# 3D checklist



## smithka (Feb 10, 2010)

Have been a bowhunter for 10 years, but just thinking about doing some 3D shoots this year. Trying to come up with a checklist of everything I'll need. Let me know if I need to add or subtract from this list:

Bow (w/ all accessories-sight, rest, stab)
release
arrows (6 enough?)
hip quiver
binos
pen/pencil for scorecard

anything else???

Thanks guys!


----------



## mw31 (Apr 23, 2007)

Thats really about all you need. 
A few more things that might come in handy would be-

Arrow lube
Arrow puller
Allen wrenches
Spare nocks
A way to carry a drink


You might also come up with a few more ideas here-
http://www.archerytalk.com/vb/showthread.php?t=639422


----------



## baird794 (Dec 2, 2006)

don't forget the chair for the wait between targets


----------



## asa1485 (Jan 16, 2008)

One of lose real liteweight ponchos for the rain.

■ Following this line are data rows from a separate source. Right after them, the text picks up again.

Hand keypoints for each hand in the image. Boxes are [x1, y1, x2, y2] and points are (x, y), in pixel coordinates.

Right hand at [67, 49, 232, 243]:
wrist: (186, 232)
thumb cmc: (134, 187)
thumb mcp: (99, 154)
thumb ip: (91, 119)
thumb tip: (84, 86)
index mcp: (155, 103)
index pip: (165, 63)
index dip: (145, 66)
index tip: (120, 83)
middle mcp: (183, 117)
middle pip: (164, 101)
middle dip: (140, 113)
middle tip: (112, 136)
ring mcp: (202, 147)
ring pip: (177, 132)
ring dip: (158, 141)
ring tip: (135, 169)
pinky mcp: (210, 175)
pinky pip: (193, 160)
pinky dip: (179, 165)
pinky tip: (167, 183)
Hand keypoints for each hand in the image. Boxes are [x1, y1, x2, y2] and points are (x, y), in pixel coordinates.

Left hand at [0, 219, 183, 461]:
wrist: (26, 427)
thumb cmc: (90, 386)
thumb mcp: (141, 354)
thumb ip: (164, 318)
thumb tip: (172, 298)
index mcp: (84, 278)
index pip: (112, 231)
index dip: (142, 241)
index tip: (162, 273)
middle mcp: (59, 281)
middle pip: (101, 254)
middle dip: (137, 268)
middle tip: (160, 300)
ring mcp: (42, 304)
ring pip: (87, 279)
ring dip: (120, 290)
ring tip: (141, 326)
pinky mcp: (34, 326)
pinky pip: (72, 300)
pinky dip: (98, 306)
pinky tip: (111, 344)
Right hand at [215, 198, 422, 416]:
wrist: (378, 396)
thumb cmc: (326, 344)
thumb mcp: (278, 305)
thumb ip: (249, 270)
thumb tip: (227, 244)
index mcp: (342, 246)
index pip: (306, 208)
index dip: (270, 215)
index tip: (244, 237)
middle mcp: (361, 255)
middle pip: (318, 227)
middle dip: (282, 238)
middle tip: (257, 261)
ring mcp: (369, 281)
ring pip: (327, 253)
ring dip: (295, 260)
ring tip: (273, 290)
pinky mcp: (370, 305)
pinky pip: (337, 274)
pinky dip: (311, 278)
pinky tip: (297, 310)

And you will need it .:thumbs_up


----------



## Kadob62 (May 1, 2009)

What baird794 said,

Stool is a must


----------



## SCBOWHUNTER903 (Jan 28, 2010)

list sounds good to me


----------



## vftcandy (Nov 6, 2009)

SUNBLOCK! and a green scratch pad to clean your arrows.


----------



## jinxliveson (Jan 20, 2009)

I usually try to take out 10 arrows with me. never know when you will have a off day and lose some, or someone hitting your arrows after you hit the 12


----------



## AlienX (Nov 16, 2009)

Umbrella for those sunny days. You never know when you might need it to cover the glare on your pins and on the inside of your peep.:shade:


----------



## reylamb (Feb 5, 2003)

I keep a bunch of those little pre-mixed koolaid packs in my stool to add to water. They work well with the 9.6oz water bottles, just re-fill with water, add the koolaid, and away you go.


----------



## BushyTailButche (Jan 15, 2010)

*3'd*

Don't forget your OFF, or something even better if you have it. Those skeeters are pretty tuff. And anything you can find that will keep the "TICKS" off of ya, they are real bad around Southern Ohio!!!


----------



## wilkersonhunter (Dec 12, 2007)

AlienX said:


> Umbrella for those sunny days. You never know when you might need it to cover the glare on your pins and on the inside of your peep.:shade:


will have to agree 100% dont forget the umbrella!


----------



## Cajun83 (Sep 30, 2009)

reylamb said:


> I keep a bunch of those little pre-mixed koolaid packs in my stool to add to water. They work well with the 9.6oz water bottles, just re-fill with water, add the koolaid, and away you go.


That's a very unsanitary place to store kool-aid packets... 


in other news, I walked through my first 3D range today and it was FUN! Don't think I would like to shoot competitively... but it was very fun.


----------



## C.T.D. (Mar 14, 2010)

BUG SPRAY!!!! hiking boots , and plenty of water or gatorade. 30 targets = approx 2hrs depending on how fast the group in front of you moves and how big your group is.


----------



## C.T.D. (Mar 14, 2010)

reylamb said:


> I keep a bunch of those little pre-mixed koolaid packs in my stool to add to water. They work well with the 9.6oz water bottles, just re-fill with water, add the koolaid, and away you go.


poopin out kool aid interesting but not appitizing.


----------



## wildcat1 (Feb 16, 2009)

don't forget the MP3 incase it is really slow and your shooting with someone who knows it all


----------